结果:共确定270条记录。19项研究符合定性分析条件。大多数研究报道了靶向CGRP(抗CGRPmAb)的单克隆抗体,总的来说,在约27.6-61.4%的患者中,这证明可以有效地将每月偏头痛天数减少一半。40.88%的病例从慢性偏头痛转变为发作性偏头痛,29-88%的患者停止了药物过度使用。肥胖似乎是对抗CGRPmAb反应的主要阴性预测因子。没有证据表明一种抗CGRP单克隆抗体的优越性。尽管缺乏强有力的证据,在慢性偏头痛中,抗CGRP药物与单乳杆菌毒素A联合治疗可能对耐药病例带来益处.在最近的试验中,与安慰剂相比,Atogepant是第一个证明每月偏头痛天数显着减少的gepant。Further,抗CGRPmAb和gepants具有良好的安全性。
结论:来自随机试验和现实世界数据的有力证据表明,针对CGRP的药物是治疗慢性偏头痛的安全有效的方法。
方法:我们搜索了Pubmed和Embase,以确定关于慢性偏头痛患者使用针对降钙素基因相关肽的药物的随机临床试验和真实世界研究。
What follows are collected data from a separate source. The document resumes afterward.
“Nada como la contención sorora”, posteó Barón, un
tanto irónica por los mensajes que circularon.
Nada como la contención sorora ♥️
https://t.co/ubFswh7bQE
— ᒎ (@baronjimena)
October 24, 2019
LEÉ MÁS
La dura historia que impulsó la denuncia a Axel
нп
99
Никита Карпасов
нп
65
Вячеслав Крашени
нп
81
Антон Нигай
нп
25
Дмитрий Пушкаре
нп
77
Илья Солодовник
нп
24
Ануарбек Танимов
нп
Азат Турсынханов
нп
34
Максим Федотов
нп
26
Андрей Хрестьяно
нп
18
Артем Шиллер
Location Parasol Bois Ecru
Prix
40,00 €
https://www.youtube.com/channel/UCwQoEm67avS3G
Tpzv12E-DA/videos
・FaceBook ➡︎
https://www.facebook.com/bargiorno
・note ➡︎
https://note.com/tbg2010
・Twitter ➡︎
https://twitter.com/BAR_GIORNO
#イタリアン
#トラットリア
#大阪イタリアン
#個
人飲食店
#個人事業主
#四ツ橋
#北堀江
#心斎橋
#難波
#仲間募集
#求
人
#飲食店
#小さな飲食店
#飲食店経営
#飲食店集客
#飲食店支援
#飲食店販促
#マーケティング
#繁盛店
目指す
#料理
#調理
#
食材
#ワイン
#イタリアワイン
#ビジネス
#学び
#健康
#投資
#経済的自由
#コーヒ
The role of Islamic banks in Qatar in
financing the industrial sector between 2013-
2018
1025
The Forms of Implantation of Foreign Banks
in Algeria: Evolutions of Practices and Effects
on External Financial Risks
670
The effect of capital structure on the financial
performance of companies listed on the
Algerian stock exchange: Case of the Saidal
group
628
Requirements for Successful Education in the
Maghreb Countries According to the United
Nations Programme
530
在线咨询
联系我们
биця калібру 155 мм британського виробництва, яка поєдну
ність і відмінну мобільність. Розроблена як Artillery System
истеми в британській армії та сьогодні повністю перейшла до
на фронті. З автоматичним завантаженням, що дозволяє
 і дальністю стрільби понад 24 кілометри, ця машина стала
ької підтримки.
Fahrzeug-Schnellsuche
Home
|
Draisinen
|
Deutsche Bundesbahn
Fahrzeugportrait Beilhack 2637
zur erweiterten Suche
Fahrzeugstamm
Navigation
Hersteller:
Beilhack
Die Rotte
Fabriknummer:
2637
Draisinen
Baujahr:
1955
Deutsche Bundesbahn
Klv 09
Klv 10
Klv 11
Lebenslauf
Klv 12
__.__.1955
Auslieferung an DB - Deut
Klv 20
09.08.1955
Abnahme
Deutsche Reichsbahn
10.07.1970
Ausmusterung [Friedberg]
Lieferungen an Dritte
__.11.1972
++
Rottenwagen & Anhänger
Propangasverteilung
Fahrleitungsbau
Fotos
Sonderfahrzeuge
结果:共确定270条记录。19项研究符合定性分析条件。大多数研究报道了靶向CGRP(抗CGRPmAb)的单克隆抗体,总的来说,在约27.6-61.4%的患者中,这证明可以有效地将每月偏头痛天数减少一半。40.88%的病例从慢性偏头痛转变为发作性偏头痛,29-88%的患者停止了药物过度使用。肥胖似乎是对抗CGRPmAb反应的主要阴性预测因子。没有证据表明一种抗CGRP单克隆抗体的优越性。尽管缺乏强有力的证据,在慢性偏头痛中,抗CGRP药物与单乳杆菌毒素A联合治疗可能对耐药病例带来益处.在最近的试验中,与安慰剂相比,Atogepant是第一个证明每月偏头痛天数显着减少的gepant。Further,抗CGRPmAb和gepants具有良好的安全性。
结论:来自随机试验和现实世界数据的有力证据表明,针对CGRP的药物是治疗慢性偏头痛的安全有效的方法。